Trinity is much less a doctrine, and much more a dance. A dance in which
everyone participates.
So what does Trinity mean for us today? So many people
believe the story that dominates American life today, you indeed may be one of
them. That you are what you earn or achieve, that identity must be cobbled
together from a wide array of shifting possibilities, that you must work
incessantly at securing meaning and community because these things are not
given, or that you. Amidst competition, consumerism, anxiety, and opportunity,
life is what you make of it, largely on your own. Underneath these swirling
waters of struggle lay the deep currents of isolation, fragmentation, and
despair.
The story that we tell, the truth that we tell, is one in
which every human life is precious beyond measure, created for loving
relationship with the source of all life. In this story, your worth is given,
not earned. You are welcomed into a community in which no one goes hungry,
differences need not be a cause of division, but a gift to be celebrated, you
are offered forgiveness and are released to forgive others.
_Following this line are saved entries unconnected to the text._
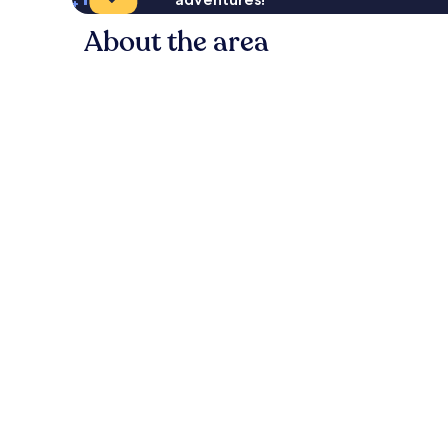
About the area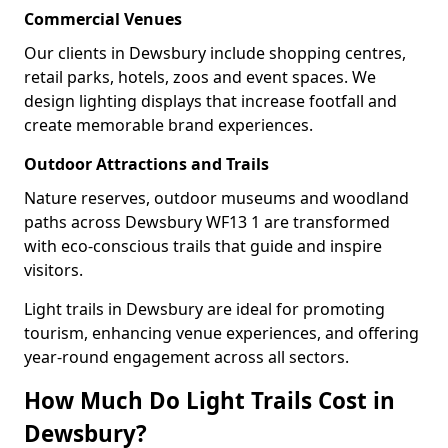
Commercial Venues
Our clients in Dewsbury include shopping centres,
retail parks, hotels, zoos and event spaces. We
design lighting displays that increase footfall and
create memorable brand experiences.
Outdoor Attractions and Trails
Nature reserves, outdoor museums and woodland
paths across Dewsbury WF13 1 are transformed
with eco-conscious trails that guide and inspire
visitors.
Light trails in Dewsbury are ideal for promoting
tourism, enhancing venue experiences, and offering
year-round engagement across all sectors.
How Much Do Light Trails Cost in
Dewsbury?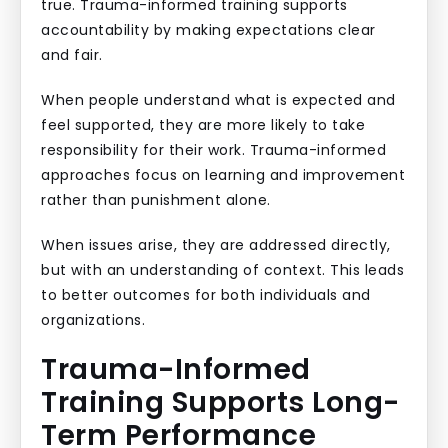
true. Trauma-informed training supports
accountability by making expectations clear
and fair.
When people understand what is expected and
feel supported, they are more likely to take
responsibility for their work. Trauma-informed
approaches focus on learning and improvement
rather than punishment alone.
When issues arise, they are addressed directly,
but with an understanding of context. This leads
to better outcomes for both individuals and
organizations.
Trauma-Informed
Training Supports Long-
Term Performance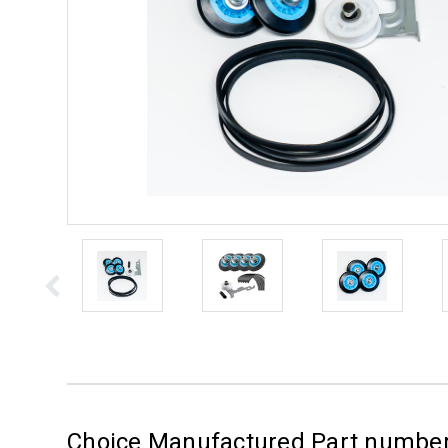
Choice Manufactured Part numbe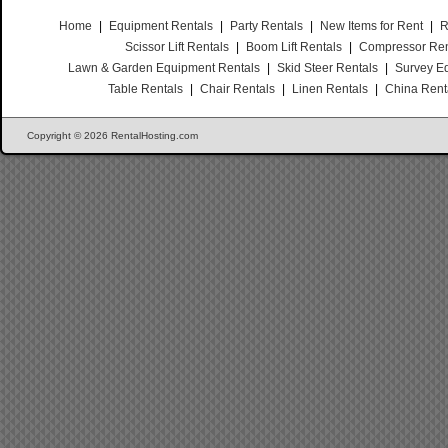
Home
|
Equipment Rentals
|
Party Rentals
|
New Items for Rent
|
R
Scissor Lift Rentals
|
Boom Lift Rentals
|
Compressor Ren
Lawn & Garden Equipment Rentals
|
Skid Steer Rentals
|
Survey E
Table Rentals
|
Chair Rentals
|
Linen Rentals
|
China Rent
Copyright © 2026 RentalHosting.com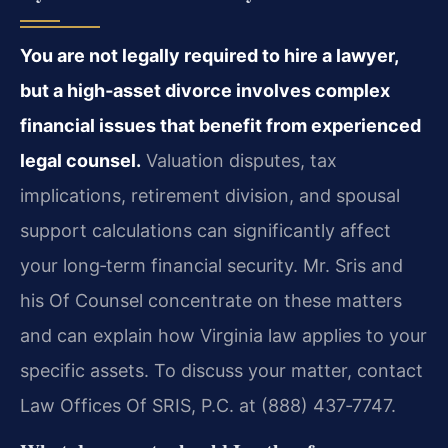
You are not legally required to hire a lawyer,
but a high‑asset divorce involves complex
financial issues that benefit from experienced
legal counsel.
Valuation disputes, tax
implications, retirement division, and spousal
support calculations can significantly affect
your long‑term financial security. Mr. Sris and
his Of Counsel concentrate on these matters
and can explain how Virginia law applies to your
specific assets. To discuss your matter, contact
Law Offices Of SRIS, P.C. at (888) 437‑7747.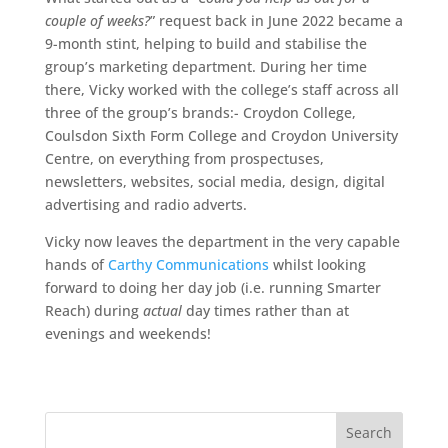
couple of weeks?
” request back in June 2022 became a
9-month stint, helping to build and stabilise the
group’s marketing department. During her time
there, Vicky worked with the college’s staff across all
three of the group’s brands:- Croydon College,
Coulsdon Sixth Form College and Croydon University
Centre, on everything from prospectuses,
newsletters, websites, social media, design, digital
advertising and radio adverts.
Vicky now leaves the department in the very capable
hands of
Carthy Communications
whilst looking
forward to doing her day job (i.e. running Smarter
Reach) during
actual
day times rather than at
evenings and weekends!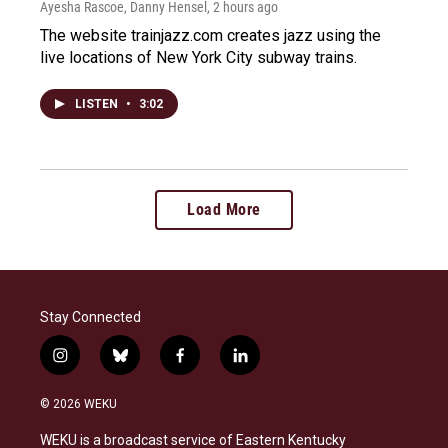
Ayesha Rascoe, Danny Hensel
, 2 hours ago
The website trainjazz.com creates jazz using the
live locations of New York City subway trains.
LISTEN
•
3:02
Load More
Stay Connected
i
b
f
l
n
l
a
i
s
u
c
n
© 2026 WEKU
t
e
e
k
a
s
b
e
WEKU is a broadcast service of Eastern Kentucky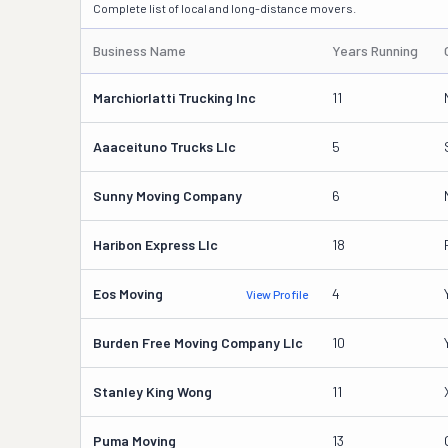
Complete list of local and long-distance movers.
Business Name
Years Running
Marchiorlatti Trucking Inc
11
Aaaceituno Trucks Llc
5
Sunny Moving Company
6
Haribon Express Llc
18
Eos Moving
4
View Profile
Burden Free Moving Company Llc
10
Stanley King Wong
11
Puma Moving
13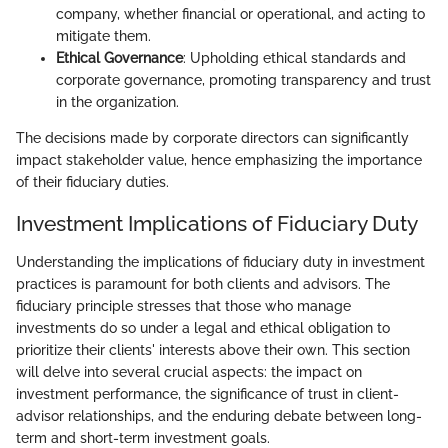
company, whether financial or operational, and acting to
mitigate them.
Ethical Governance
: Upholding ethical standards and
corporate governance, promoting transparency and trust
in the organization.
The decisions made by corporate directors can significantly
impact stakeholder value, hence emphasizing the importance
of their fiduciary duties.
Investment Implications of Fiduciary Duty
Understanding the implications of fiduciary duty in investment
practices is paramount for both clients and advisors. The
fiduciary principle stresses that those who manage
investments do so under a legal and ethical obligation to
prioritize their clients' interests above their own. This section
will delve into several crucial aspects: the impact on
investment performance, the significance of trust in client-
advisor relationships, and the enduring debate between long-
term and short-term investment goals.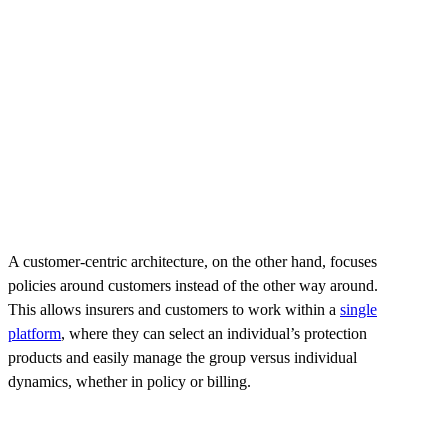
A customer-centric architecture, on the other hand, focuses
policies around customers instead of the other way around.
This allows insurers and customers to work within a
single
platform
, where they can select an individual’s protection
products and easily manage the group versus individual
dynamics, whether in policy or billing.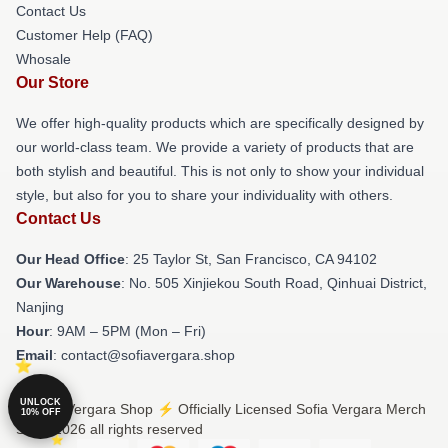
Contact Us
Customer Help (FAQ)
Whosale
Our Store
We offer high-quality products which are specifically designed by
our world-class team. We provide a variety of products that are
both stylish and beautiful. This is not only to show your individual
style, but also for you to share your individuality with others.
Contact Us
Our Head Office
: 25 Taylor St, San Francisco, CA 94102
Our Warehouse
: No. 505 Xinjiekou South Road, Qinhuai District,
Nanjing
Hour
: 9AM – 5PM (Mon – Fri)
Email
: contact@sofiavergara.shop
UNLOCK
© Sofia Vergara Shop ⚡️ Officially Licensed Sofia Vergara Merch
10% OFF
Store 2026 all rights reserved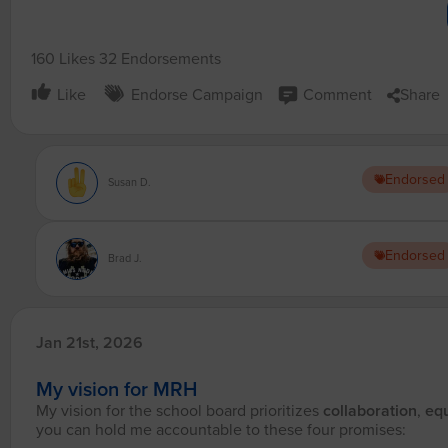
160 Likes
32 Endorsements
Like
Endorse Campaign
Comment
Share
Endorsed
Susan D.
Endorsed
Brad J.
Jan 21st, 2026
My vision for MRH
My vision for the school board prioritizes
collaboration
,
equ
you can hold me accountable to these four promises: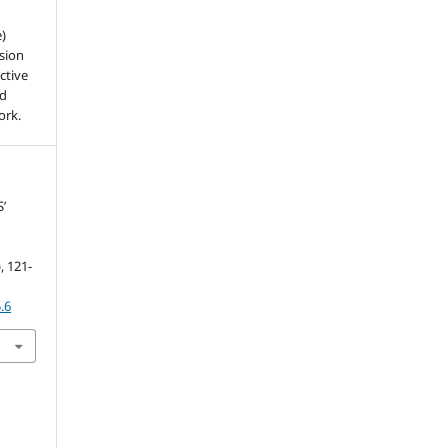
e)
sion
ctive
nd
ork.
’
h
), 121-
.6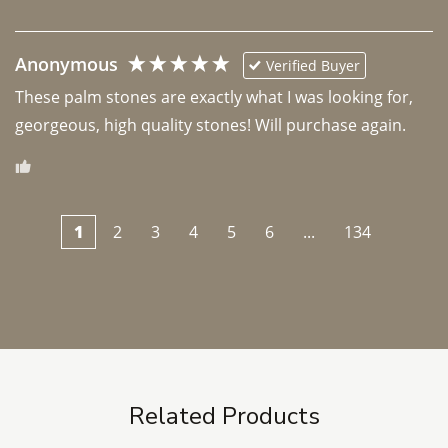
Anonymous
Verified Buyer
These palm stones are exactly what I was looking for, 
georgeous, high quality stones! Will purchase again.
1
2
3
4
5
6
...
134
Related Products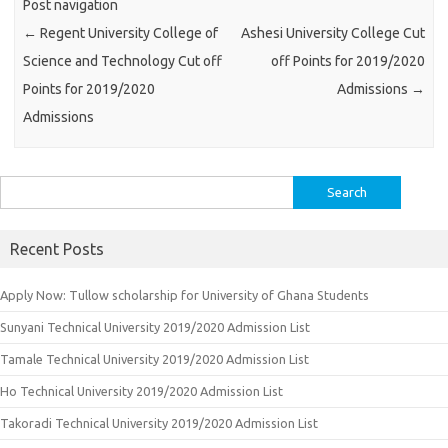
Post navigation
←
Regent University College of
Ashesi University College Cut
Science and Technology Cut off
off Points for 2019/2020
Points for 2019/2020
Admissions
→
Admissions
Search
for:
Recent Posts
Apply Now: Tullow scholarship for University of Ghana Students
Sunyani Technical University 2019/2020 Admission List
Tamale Technical University 2019/2020 Admission List
Ho Technical University 2019/2020 Admission List
Takoradi Technical University 2019/2020 Admission List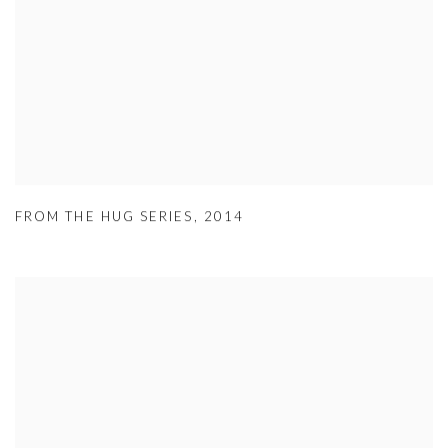
FROM THE HUG SERIES
,
2014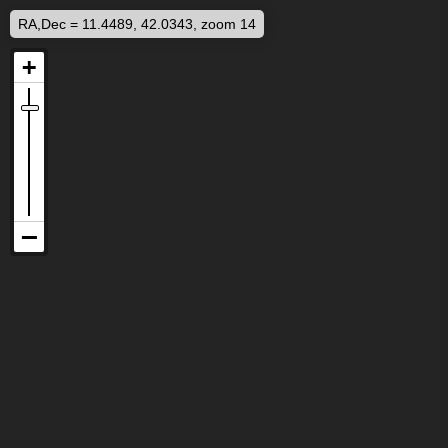
RA,Dec = 11.4489, 42.0343, zoom 14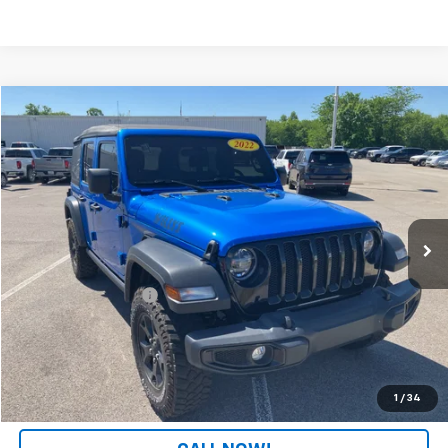
Comments
Compare Vehicle
$24,308
Used
2022
Jeep Wrangler
Unlimited Willys
PATRIOT CHEVROLET PRICE
Price Drop
VIN:
1C4HJXDGXNW116620
Stock:
PW116620
Model:
JLJL74
87,207 mi
Ext.
Int.
Less
Retail Price
$23,609
Documentation Fee
+$699
Internet Price
$24,308
LOCK IN YOUR PRICE
1
/
34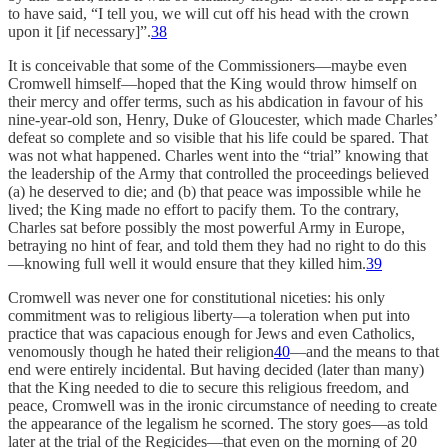
to have said, “I tell you, we will cut off his head with the crown
upon it [if necessary]”.
38
It is conceivable that some of the Commissioners—maybe even
Cromwell himself—hoped that the King would throw himself on
their mercy and offer terms, such as his abdication in favour of his
nine-year-old son, Henry, Duke of Gloucester, which made Charles’
defeat so complete and so visible that his life could be spared. That
was not what happened. Charles went into the “trial” knowing that
the leadership of the Army that controlled the proceedings believed
(a) he deserved to die; and (b) that peace was impossible while he
lived; the King made no effort to pacify them. To the contrary,
Charles sat before possibly the most powerful Army in Europe,
betraying no hint of fear, and told them they had no right to do this
—knowing full well it would ensure that they killed him.
39
Cromwell was never one for constitutional niceties: his only
commitment was to religious liberty—a toleration when put into
practice that was capacious enough for Jews and even Catholics,
venomously though he hated their religion
40
—and the means to that
end were entirely incidental. But having decided (later than many)
that the King needed to die to secure this religious freedom, and
peace, Cromwell was in the ironic circumstance of needing to create
the appearance of the legalism he scorned. The story goes—as told
later at the trial of the Regicides—that even on the morning of 20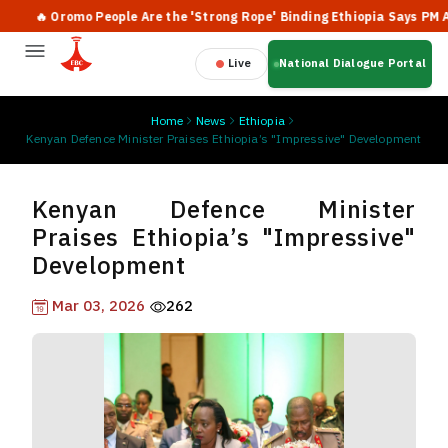
🔥 Oromo People Are the 'Strong Rope' Binding Ethiopia Says PM Abiy
Live
National Dialogue Portal
Home
News
Ethiopia
Kenyan Defence Minister Praises Ethiopia’s "Impressive" Development
Kenyan Defence Minister
Praises Ethiopia’s "Impressive"
Development
Mar 03, 2026
262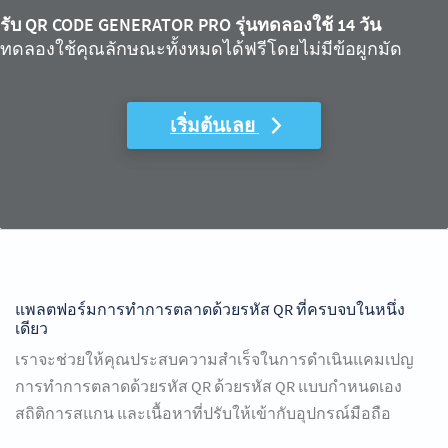
รับ QR CODE GENERATOR PRO รุ่นทดลองใช้ 14 วัน
ทดลองใช้คุณลักษณะทั้งหมดได้ฟรีโดยไม่มีข้อผูกมัด
เริ่มต้นเลย
แพลตฟอร์มการทำการตลาดด้วยรหัส QR ที่ครบจบในหนึ่ง
เดียว
เราจะช่วยให้คุณประสบความสำเร็จในการดำเนินแคมเปญ
การทำการตลาดด้วยรหัส QR ด้วยรหัส QR แบบกำหนดเอง
สถิติการสแกน และเนื้อหาที่ปรับให้เข้ากับอุปกรณ์มือถือ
You are claimed by
a love and power beyond your own. You are held in arms of grace, you are part
of a community in which Love wins. And in that, you are freed to participate in
the restoration of human community and all creation.
Trinity calls us to wholeness, to relationship, to
community. Trinity calls us away from isolation, and frees us to call each
other neighbor. Our response to that is to participate in what God is already
doing in the world. If our God is a God of relationship, of community, of
co-creativity, maybe that's what our mission is in the world. Maybe
participating in what God is already doing in the world is about building
bridges, reaching out, inviting others into the Love that wins, the love that
embraces every one no matter what, the love that burns a fire within us, the
love that creates a Jesus movement.
Maybe participating in what God is already doing is about
accompanying people, walking with people who are hurting, and offering
partnership in that. It isn't always about relieving suffering, sometimes it is
walking the pilgrim path with others, like Jesus does. Maybe participating in
what God is already doing is about responding to those who would crucify us, responding
with love and not revenge, therefore absorbing hate like Jesus does, instead of
inflaming hate. Instead of spewing words of judgment and hate, maybe
participating in what God is already doing is showing that Love wins, like
Jesus does.
Trinity, Creator, Redeemer, Sustainer, is about
participating in a web of relationship, eating with a community of people,
dancing with others to the music of the seraphim. It is proclaiming with
Isaiah, Here I am, send me! It is proclaiming with Jesus, Love wins. Amen.